Apply what you read:
**A.** List the authors of the journal article on flashiness that is cited in the text about the Underwood Creek discharge.
**B.** Retype the text about the Underwood Creek discharge, starting with "RF14. The proposed" and going on through "for more information.)".

RF12. On page 7 of Appendix G to the application, the indicator fish species is identified as Northern pike. Why was the Northern pike chosen as the indicator species for Underwood Creek? Also, what is the source for stating the average maximum swimming speed for Northern pike?
RF13. What are the expected impacts of the discharge on the different individual fish species in Underwood Creek? What are the expected impacts of the changes in discharge on the different individual fish species in the Fox River?
RF14. The proposed discharge to Underwood Creek is a substantial increase over the current base flow conditions. In addition, the change in discharge volumes to the Fox River could also have a substantial impact. What are the changes in flashiness to both Underwood Creek and the Fox River from the proposed discharge plan? That is, what are the relative rates of change in discharge—daily and seasonally, during summer and spring critical times. How will this flashiness impact habitat development, invertebrates, and fish? (See David B. Baker, R. Peter Richards, Timothy T. Loftus, and Jack W. Kramer, A New Flashiness Index: Characteristics and Applications to Midwestern Rivers and Streams, Journal of the American Water Resources Association, April 2004 for more information.)
RF15. Provide a reference to the scientific literature, study results, or expertise that was used to conclude that the proposed discharge to Underwood Creek will result in habitat improvement and overall benefits to fish and invertebrate communities.
RF16. Appendix G to the application mentions that the increased flows from the discharge will not significantly contribute to sediment transport (page 6 of 8). However, Appendix L (page 7) states:
“These increases will have a negligible effect on the hydraulic and geomorphic conditions in the creek, but the increase in flow is expected to benefit the habitat within the creek during baseflow periods by reducing the extent to which fine sediments fill the coarse sediment substrate (embeddedness), providing deeper pools and riffles for more functional fish passage, and providing more wetted perimeter to support a greater benthic community.” If the embeddedness is reduced due to the increase in the base flow, that means that sediment is carried and deposited somewhere, which seems contrary to the statement that the discharge will not significantly contribute to sediment transport. Please explain this perceived contradiction.
Standards: s. 281.346(4)(f)5., Wis. Stats. “The diversion will result in no significant adverse individual impacts or cumulative impacts to the quantity or quality of the waters of the Great Lakes basin or to water dependent natural resources, including cumulative impacts that might result due to any precedent-setting aspects of the proposed diversion, based upon a determination that the proposed diversion will not have any significant adverse impacts on the sustainable management of the waters of the Great Lakes basin.”; s. 281.346(4)(f)7., Wis. Stats. “The diversion will be in compliance with all applicable local, state, and federal laws and interstate and international agreements, including the Boundary Waters Treaty of 1909.”
RF17. Provide more information on the expected adverse environmental impacts including the nature and extent of impacts to wildlife, endangered resources, and natural communities, whether these impacts are permanent or temporary, and whether they can be mitigated.

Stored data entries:

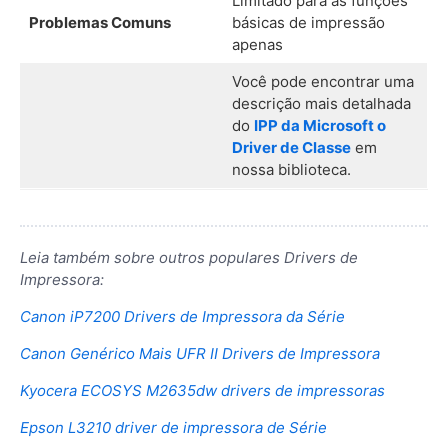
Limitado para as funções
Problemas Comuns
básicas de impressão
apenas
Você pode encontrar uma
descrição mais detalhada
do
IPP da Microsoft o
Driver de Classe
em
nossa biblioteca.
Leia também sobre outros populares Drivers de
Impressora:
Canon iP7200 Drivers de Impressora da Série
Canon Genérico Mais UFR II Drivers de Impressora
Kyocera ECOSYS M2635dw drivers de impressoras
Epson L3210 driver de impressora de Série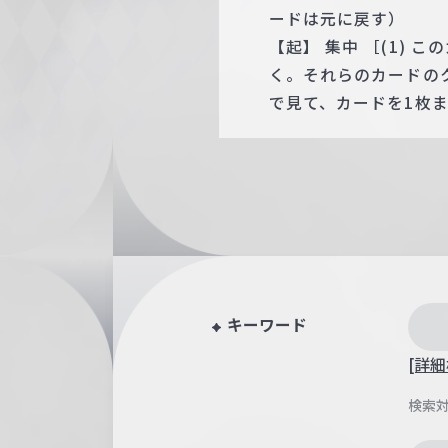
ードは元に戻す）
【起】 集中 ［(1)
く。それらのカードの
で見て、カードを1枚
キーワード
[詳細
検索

---

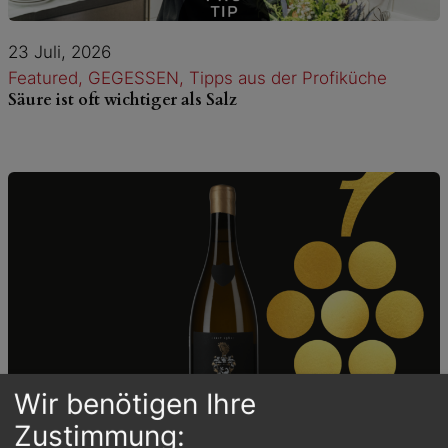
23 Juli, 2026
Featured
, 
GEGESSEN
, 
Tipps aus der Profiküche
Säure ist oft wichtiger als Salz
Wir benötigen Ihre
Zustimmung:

Solutions to the tasks:
**A.** David B. Baker, R. Peter Richards, Timothy T. Loftus, Jack W. Kramer

**B.**
RF14. The proposed discharge to Underwood Creek is a substantial increase over the current base flow conditions. In addition, the change in discharge volumes to the Fox River could also have a substantial impact. What are the changes in flashiness to both Underwood Creek and the Fox River from the proposed discharge plan? That is, what are the relative rates of change in discharge—daily and seasonally, during summer and spring critical times. How will this flashiness impact habitat development, invertebrates, and fish? (See David B. Baker, R. Peter Richards, Timothy T. Loftus, and Jack W. Kramer, A New Flashiness Index: Characteristics and Applications to Midwestern Rivers and Streams, Journal of the American Water Resources Association, April 2004 for more information.)